● YOUR TASK: Whatever appears in the listing, return all of it exactly.

--*--

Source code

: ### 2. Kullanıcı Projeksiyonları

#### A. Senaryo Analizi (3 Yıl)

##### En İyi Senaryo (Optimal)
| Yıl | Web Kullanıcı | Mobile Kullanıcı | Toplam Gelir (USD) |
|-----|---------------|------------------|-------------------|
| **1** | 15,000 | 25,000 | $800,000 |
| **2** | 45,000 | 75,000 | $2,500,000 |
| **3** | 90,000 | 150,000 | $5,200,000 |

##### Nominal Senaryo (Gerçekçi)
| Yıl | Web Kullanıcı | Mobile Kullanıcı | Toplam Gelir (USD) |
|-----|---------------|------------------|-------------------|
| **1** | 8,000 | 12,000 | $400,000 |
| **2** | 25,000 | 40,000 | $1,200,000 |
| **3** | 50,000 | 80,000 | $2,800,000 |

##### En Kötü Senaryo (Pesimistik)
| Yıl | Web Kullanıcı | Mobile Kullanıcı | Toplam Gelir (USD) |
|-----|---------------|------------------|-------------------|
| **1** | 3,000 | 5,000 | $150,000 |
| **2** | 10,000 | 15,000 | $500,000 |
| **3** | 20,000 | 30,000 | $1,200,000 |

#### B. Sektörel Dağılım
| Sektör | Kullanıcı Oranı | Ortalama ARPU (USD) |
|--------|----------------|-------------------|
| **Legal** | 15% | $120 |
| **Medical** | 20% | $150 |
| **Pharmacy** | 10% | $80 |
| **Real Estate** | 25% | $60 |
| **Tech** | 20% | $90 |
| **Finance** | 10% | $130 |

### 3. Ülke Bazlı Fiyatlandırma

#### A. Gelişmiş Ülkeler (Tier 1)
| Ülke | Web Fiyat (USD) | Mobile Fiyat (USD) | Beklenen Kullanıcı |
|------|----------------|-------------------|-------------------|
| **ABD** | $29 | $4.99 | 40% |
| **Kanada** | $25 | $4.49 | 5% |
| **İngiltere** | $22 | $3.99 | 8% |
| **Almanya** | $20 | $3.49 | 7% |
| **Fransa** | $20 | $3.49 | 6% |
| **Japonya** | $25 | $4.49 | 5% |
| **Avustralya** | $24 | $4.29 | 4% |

--*--

● FINISHED TASK:
Source code

: ### 2. Kullanıcı Projeksiyonları

#### A. Senaryo Analizi (3 Yıl)

##### En İyi Senaryo (Optimal)
| Yıl | Web Kullanıcı | Mobile Kullanıcı | Toplam Gelir (USD) |
|-----|---------------|------------------|-------------------|
| **1** | 15,000 | 25,000 | $800,000 |
| **2** | 45,000 | 75,000 | $2,500,000 |
| **3** | 90,000 | 150,000 | $5,200,000 |

##### Nominal Senaryo (Gerçekçi)
| Yıl | Web Kullanıcı | Mobile Kullanıcı | Toplam Gelir (USD) |
|-----|---------------|------------------|-------------------|
| **1** | 8,000 | 12,000 | $400,000 |
| **2** | 25,000 | 40,000 | $1,200,000 |
| **3** | 50,000 | 80,000 | $2,800,000 |

##### En Kötü Senaryo (Pesimistik)
| Yıl | Web Kullanıcı | Mobile Kullanıcı | Toplam Gelir (USD) |
|-----|---------------|------------------|-------------------|
| **1** | 3,000 | 5,000 | $150,000 |
| **2** | 10,000 | 15,000 | $500,000 |
| **3** | 20,000 | 30,000 | $1,200,000 |

#### B. Sektörel Dağılım
| Sektör | Kullanıcı Oranı | Ortalama ARPU (USD) |
|--------|----------------|-------------------|
| **Legal** | 15% | $120 |
| **Medical** | 20% | $150 |
| **Pharmacy** | 10% | $80 |
| **Real Estate** | 25% | $60 |
| **Tech** | 20% | $90 |
| **Finance** | 10% | $130 |

### 3. Ülke Bazlı Fiyatlandırma

#### A. Gelişmiş Ülkeler (Tier 1)
| Ülke | Web Fiyat (USD) | Mobile Fiyat (USD) | Beklenen Kullanıcı |
|------|----------------|-------------------|-------------------|
| **ABD** | $29 | $4.99 | 40% |
| **Kanada** | $25 | $4.49 | 5% |
| **İngiltere** | $22 | $3.99 | 8% |
| **Almanya** | $20 | $3.49 | 7% |
| **Fransa** | $20 | $3.49 | 6% |
| **Japonya** | $25 | $4.49 | 5% |
| **Avustralya** | $24 | $4.29 | 4% |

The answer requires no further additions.